Ceci dit, on a vraiment eu un coup de foudre pour les sticks et notamment les parfums pistache salée, cacahuète grillée et noix de coco torréfiée…là encore la texture est celle d’un praliné, quoi de plus gourmand et à même de mettre en valeur ces ingrédients ? Mais surtout, surtout, il ne faut pas passer à côté des petites meringues à l’eau de bouleau et enrobées de chocolat, elles sont incroyablement légères et délicieuses, disparaissant comme un délicat nuage…et enfin, sa majesté le sablé, un classique « simple », bien connu de tous. Là, nous vous l’assurons, vous ne résisterez plus jamais à la tentation d’en « prendre un en passant ». Sablé comme il se doit, riche, fondant, sublimé d’une saveur de beurre que l’on dirait noisette, ils sont irréels de bonté. On y pense encore…
Luxueuse sobriété
Une signature, aussi, la sobriété si élégante des packagings, expérience luxueuse et liée à son produit phare, un carton velouté dans des couleurs chaudes de cacao. C’est peut-être ça le plus troublant, ce luxe de l’authentique, des produits nobles et bruts à la fois, qui ressemble pourtant beaucoup à l’histoire des grands produits de la gastronomie (chocolat donc, mais aussi caviar, truffe et tant d’autres, ils traversent les couches les plus modestes de la société, deviennent ceux d’une élite et sont parfois traités au mieux par des artisans abordables). Car oui, ces chocolats sont abordables, n’ayez pas l’esprit mal placé, ils le sont quand on parle de véritables bonbons de chocolat, le reste ne rentre pas en ligne de compte évidemment. La leçon est toujours la même, moins mais mieux, car une qualité pareille procure une satisfaction bien plus grande que du médiocre.

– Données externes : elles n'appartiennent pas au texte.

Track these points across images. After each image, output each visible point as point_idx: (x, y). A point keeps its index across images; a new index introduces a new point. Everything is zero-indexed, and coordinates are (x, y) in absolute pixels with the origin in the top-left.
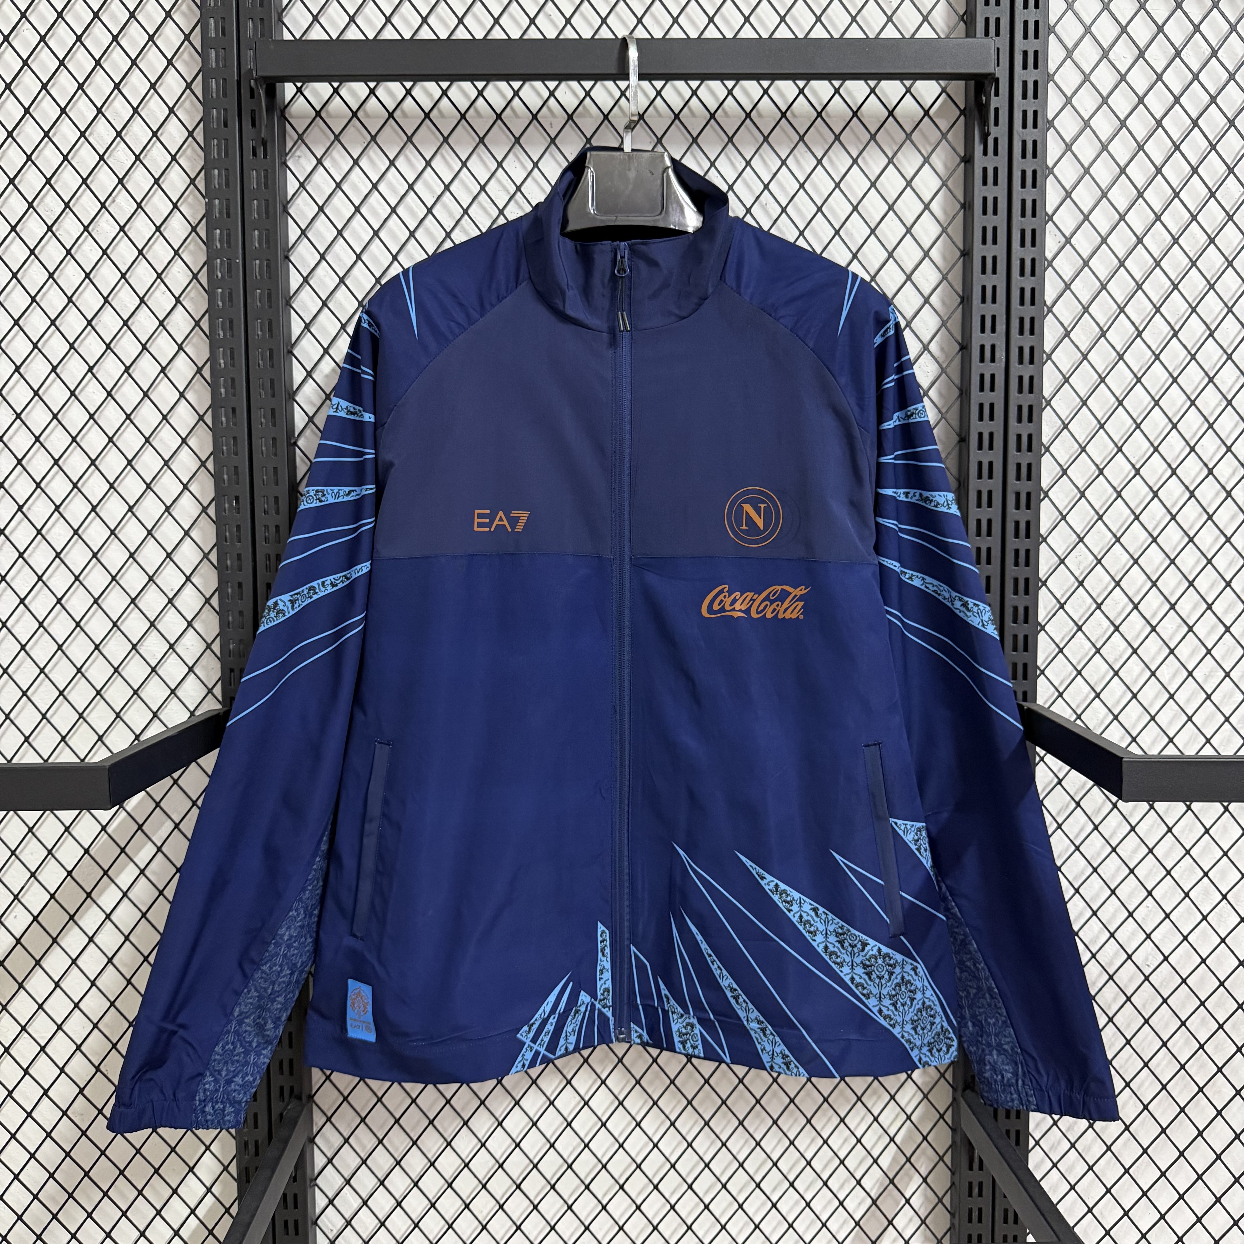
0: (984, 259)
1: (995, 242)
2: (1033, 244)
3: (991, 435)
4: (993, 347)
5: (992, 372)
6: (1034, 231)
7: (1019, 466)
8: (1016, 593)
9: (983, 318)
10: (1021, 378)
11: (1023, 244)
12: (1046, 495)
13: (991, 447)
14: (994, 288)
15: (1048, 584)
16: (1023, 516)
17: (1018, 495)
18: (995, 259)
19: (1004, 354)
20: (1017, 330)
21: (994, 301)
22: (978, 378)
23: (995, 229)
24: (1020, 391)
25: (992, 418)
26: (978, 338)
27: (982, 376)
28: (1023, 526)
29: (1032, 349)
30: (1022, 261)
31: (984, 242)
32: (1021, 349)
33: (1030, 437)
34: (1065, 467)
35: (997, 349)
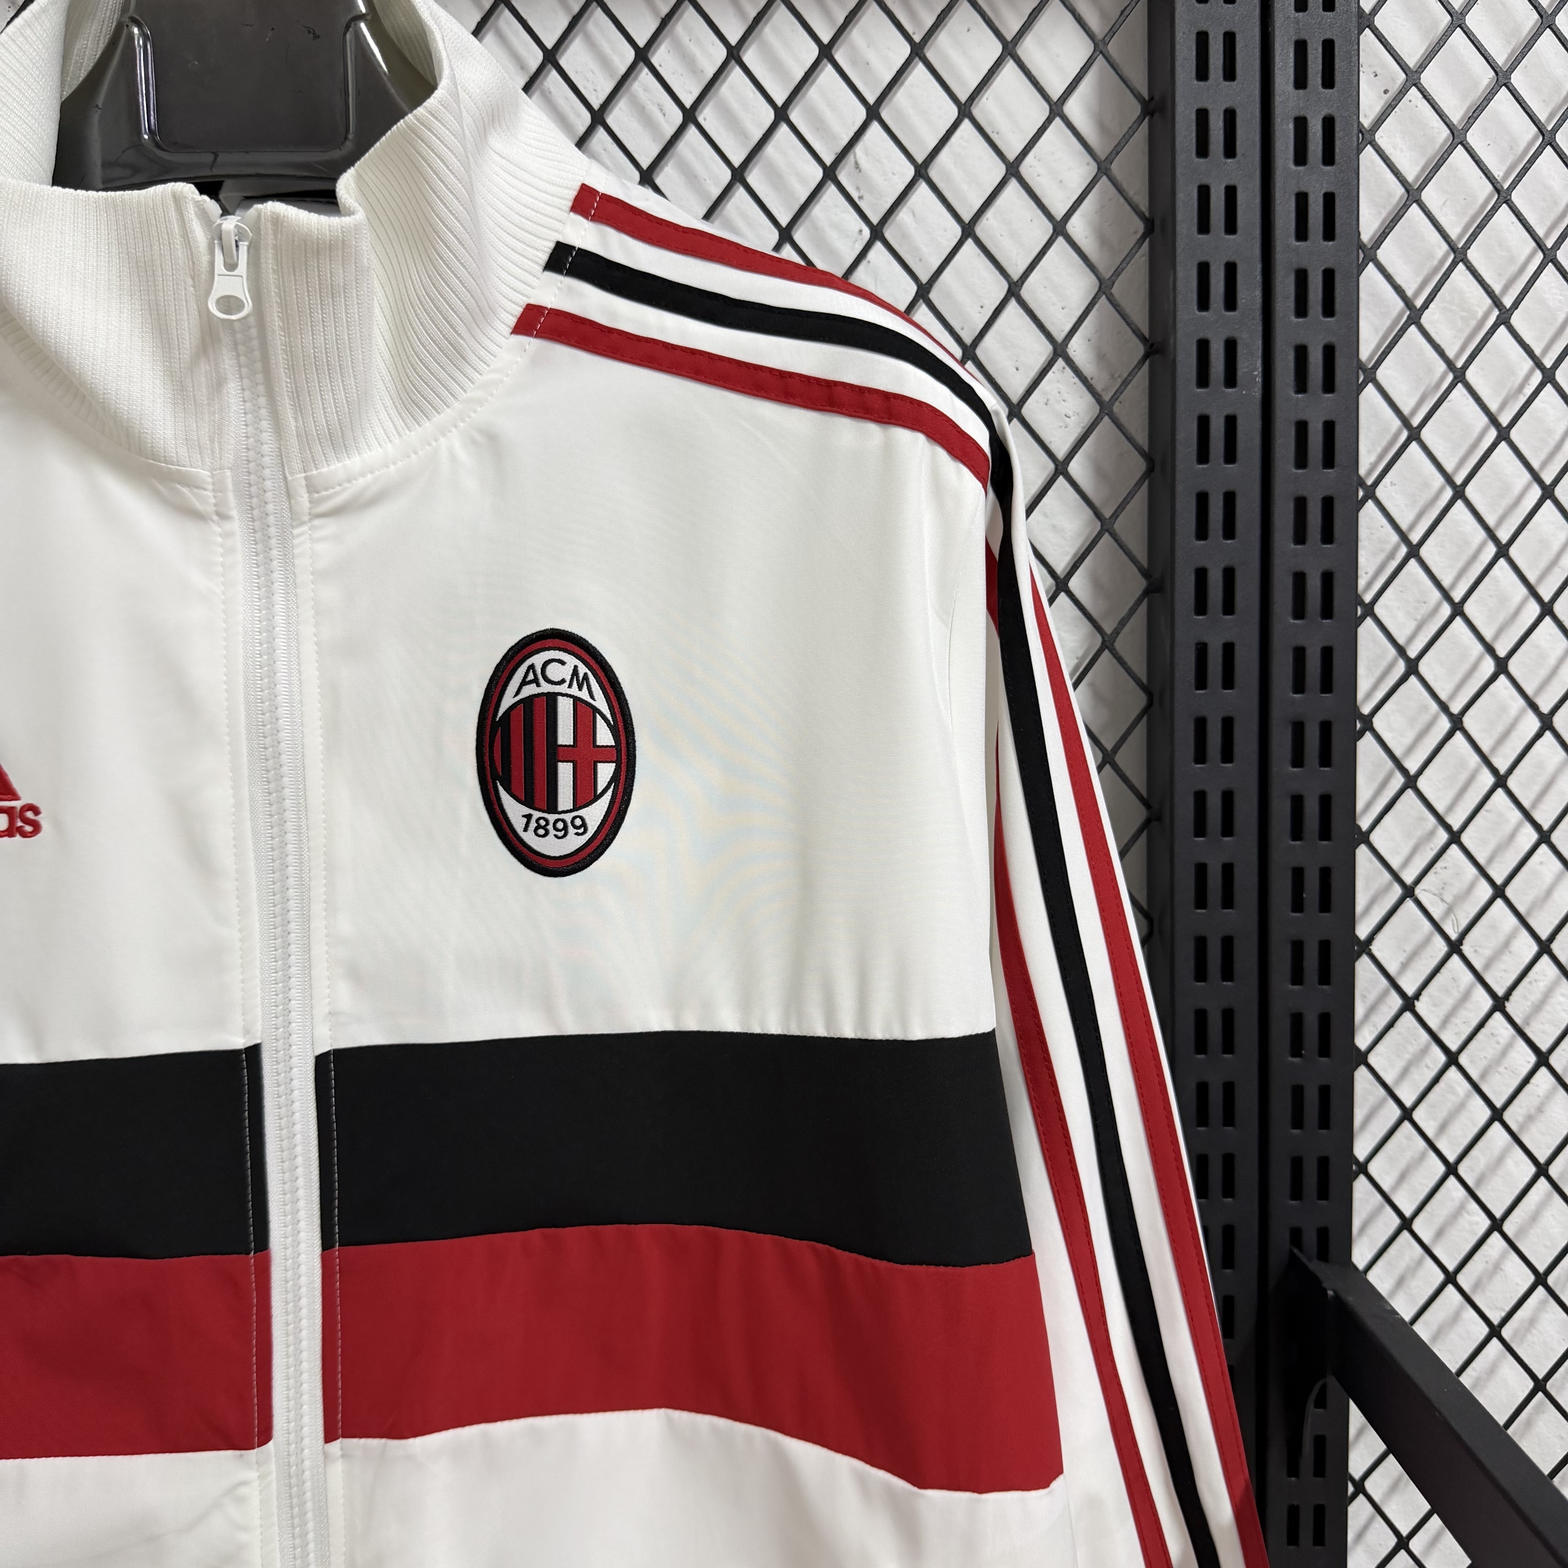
0: (1202, 116)
1: (1230, 74)
2: (1328, 82)
3: (1229, 574)
4: (1231, 346)
5: (1229, 411)
6: (1328, 46)
7: (1300, 654)
8: (1297, 978)
9: (1204, 269)
10: (1302, 428)
11: (1301, 82)
12: (1368, 724)
13: (1229, 607)
14: (1231, 192)
15: (1375, 948)
16: (1312, 782)
17: (1298, 728)
18: (1230, 116)
19: (1259, 363)
20: (1291, 303)
21: (1231, 227)
22: (1194, 426)
23: (1230, 38)
24: (1301, 461)
25: (1229, 531)
26: (1190, 324)
27: (1204, 422)
28: (1312, 808)
29: (1329, 352)
30: (1301, 124)
31: (1202, 74)
32: (1301, 352)
33: (1328, 578)
34: (1412, 653)
35: (1241, 351)
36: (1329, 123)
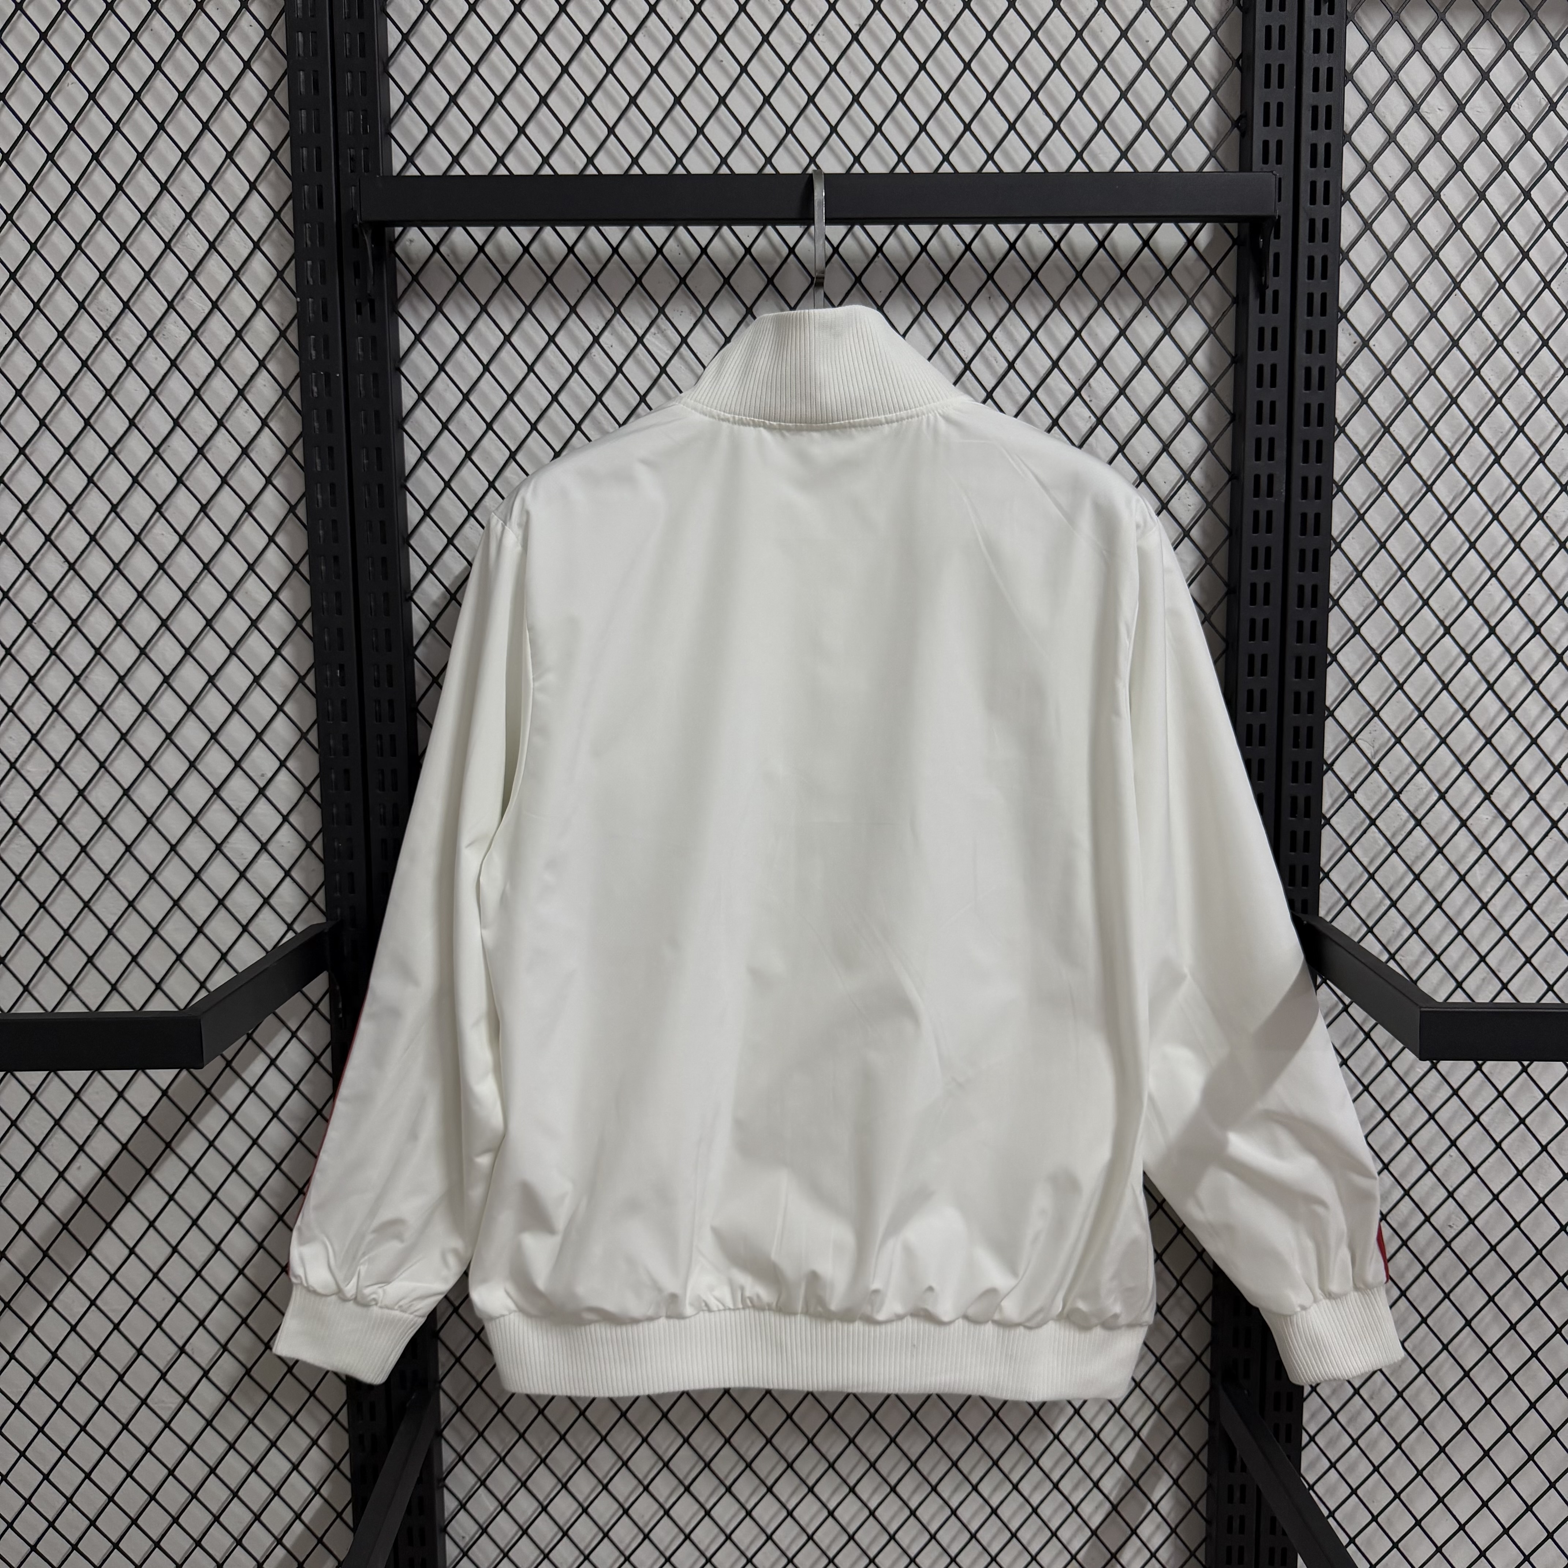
0: (1260, 368)
1: (1274, 347)
2: (1322, 350)
3: (1267, 586)
4: (1271, 478)
5: (1269, 509)
6: (1323, 333)
7: (1300, 624)
8: (1295, 779)
9: (1258, 441)
10: (1304, 516)
11: (1309, 350)
12: (1334, 658)
13: (1266, 602)
14: (1273, 404)
15: (1335, 767)
16: (1304, 686)
17: (1299, 660)
18: (1274, 368)
19: (1284, 486)
20: (1301, 457)
21: (1272, 421)
22: (1252, 516)
23: (1275, 331)
24: (1303, 532)
25: (1267, 566)
26: (1252, 467)
27: (1256, 514)
28: (1304, 698)
30: (1308, 371)
31: (1261, 347)
32: (1305, 480)
33: (1315, 588)
34: (1358, 624)
35: (1276, 480)
36: (1322, 370)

Ne vous y trompez pas, le véritable privilège dans cette histoire, c’est de pouvoir s’offrir quelque chose de rare, un chocolat dont il ne vous faudra pas de grandes quantités mais un instant consacré pour satisfaire tout à la fois votre palais, votre esprit et votre cœur. Ce dernier n’étant pas négligeable. Un chocolat qui nous rappelle l’excellence française en matière de gastronomie, de douceurs et de savoir-faire culinaires, devenue trop rare. C’est un moment de plaisir à part dont il ne faut pas se priver, la vie est trop courte pour passer à côté de merveilles pareilles.